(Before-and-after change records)
■ ■ ■ ■
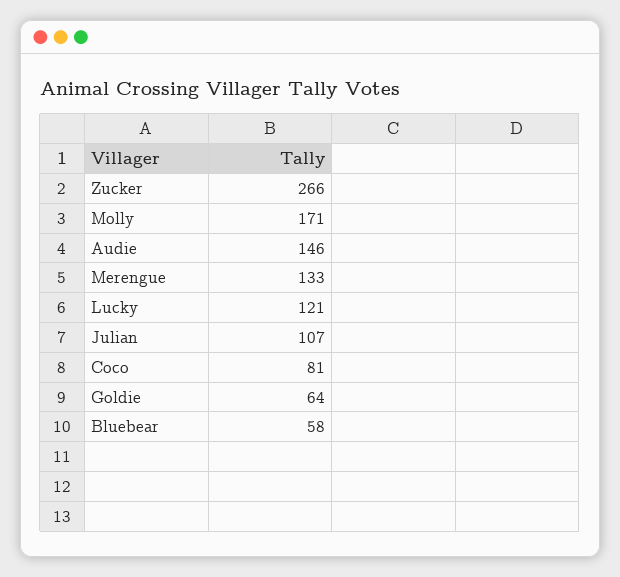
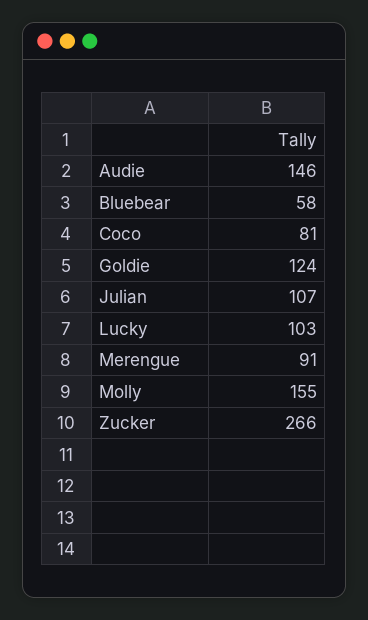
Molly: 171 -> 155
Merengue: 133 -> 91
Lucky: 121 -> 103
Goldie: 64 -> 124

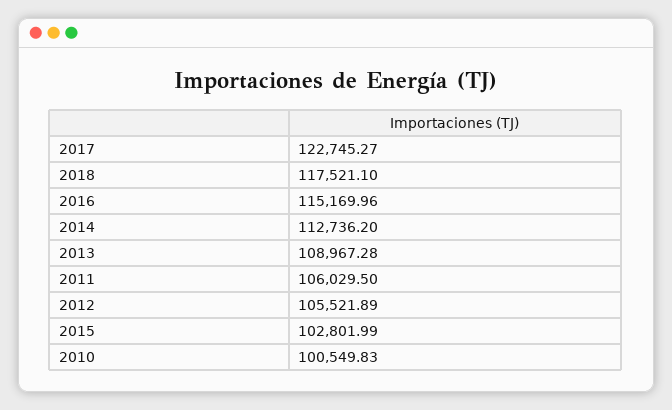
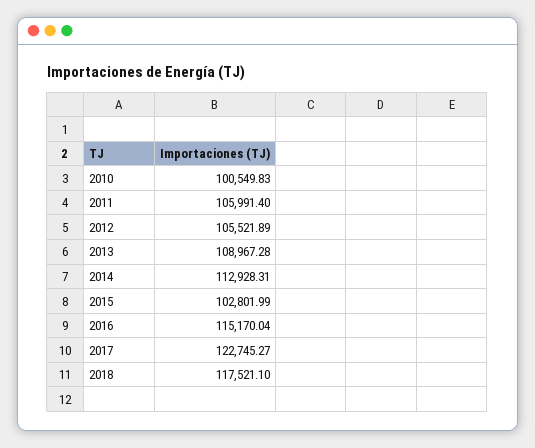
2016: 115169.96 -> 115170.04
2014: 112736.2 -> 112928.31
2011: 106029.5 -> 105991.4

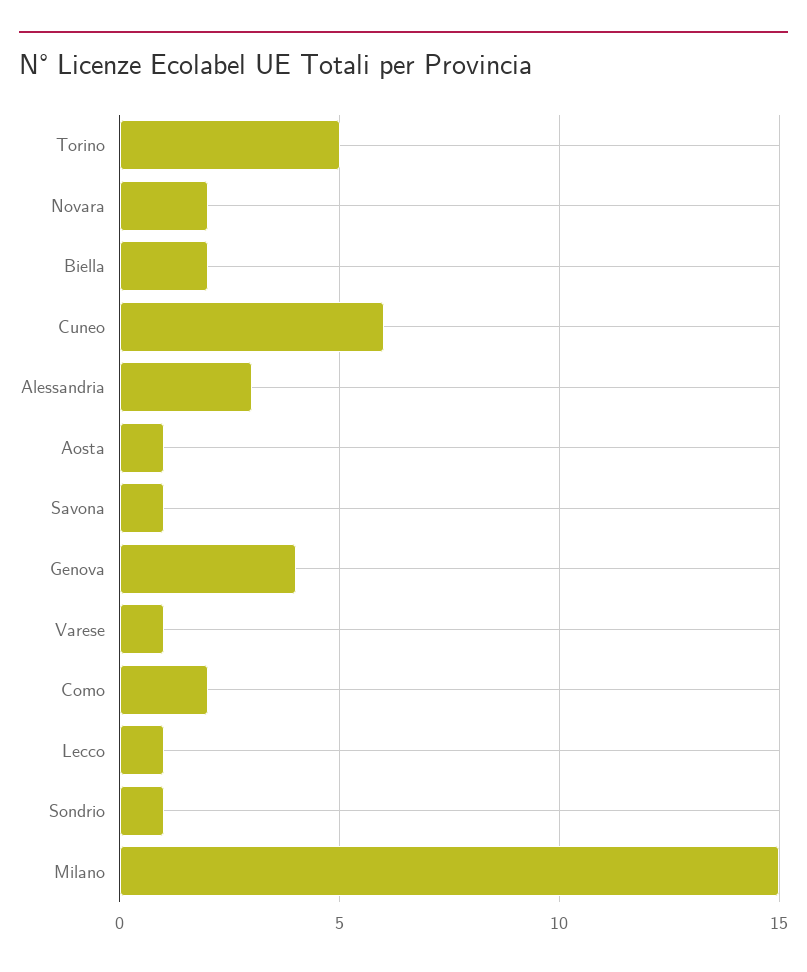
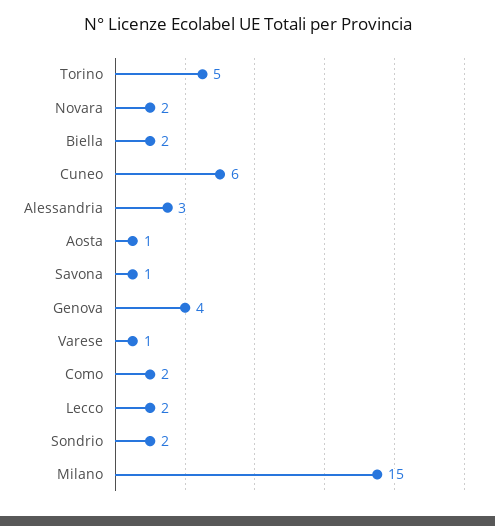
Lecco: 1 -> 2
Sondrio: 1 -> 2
■ ■ ■ ■
**Instructions for the task:** The entries above need to be repeated word for word, minus their pictures.

**Answer to this exercise:**
Molly: 171 -> 155
Merengue: 133 -> 91
Lucky: 121 -> 103
Goldie: 64 -> 124

2016: 115169.96 -> 115170.04
2014: 112736.2 -> 112928.31
2011: 106029.5 -> 105991.4

Lecco: 1 -> 2
Sondrio: 1 -> 2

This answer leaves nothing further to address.